As an investor, and as someone who has been “stuck” holding shares in a suspended company before, I feel that trading suspensions are an incredibly big deal.
But that’s where the PSE’s laughably small fines actually harm investors; because the initial punishment for late filing is so light, companies feel comfortable violating the disclosure deadline as though it were no big deal.
And, if the fine is like P50,000, let’s face it, it’s not a big deal.
The problem is that when 38 companies all fail to file on time, how does an investor in one of these 38 weed out the companies that just thought P50,000 was a small price to pay for an extra couple of days of editing, from the ones that are struggling with existential problems that might result in a trading suspension?
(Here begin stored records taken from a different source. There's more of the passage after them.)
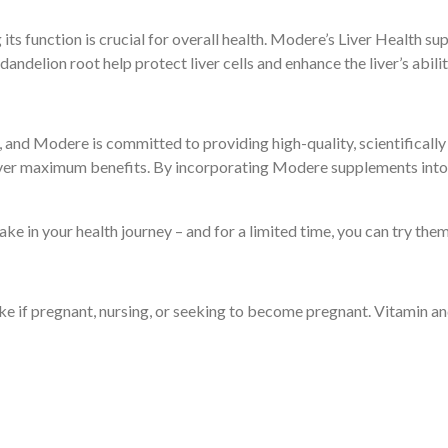
ng its function is crucial for overall health. Modere’s Liver Health
 dandelion root help protect liver cells and enhance the liver’s abili
e, and Modere is committed to providing high-quality, scientifical
iver maximum benefits. By incorporating Modere supplements into y
e in your health journey – and for a limited time, you can try them 
ake if pregnant, nursing, or seeking to become pregnant. Vitamin a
Perhaps being on this list could be one such signal, but it’s not like it really costs any of these companies too much to still be on this list on Thursday, or on Friday.
If the late-filing penalty were far more substantial, then investors would get a stronger signal from a company’s presence on the original list of late-filing companies, and an even stronger signal from a company’s presence on this suspension-warning list, as the “penalty” for being on this list is one that any reasonable board would try their best to avoid.
I hope the PSE recalibrates these fines to make being late something that feels as uncomfortable as possible.
The sheer number of companies on this list should be a warning flag that the system isn’t working as intended.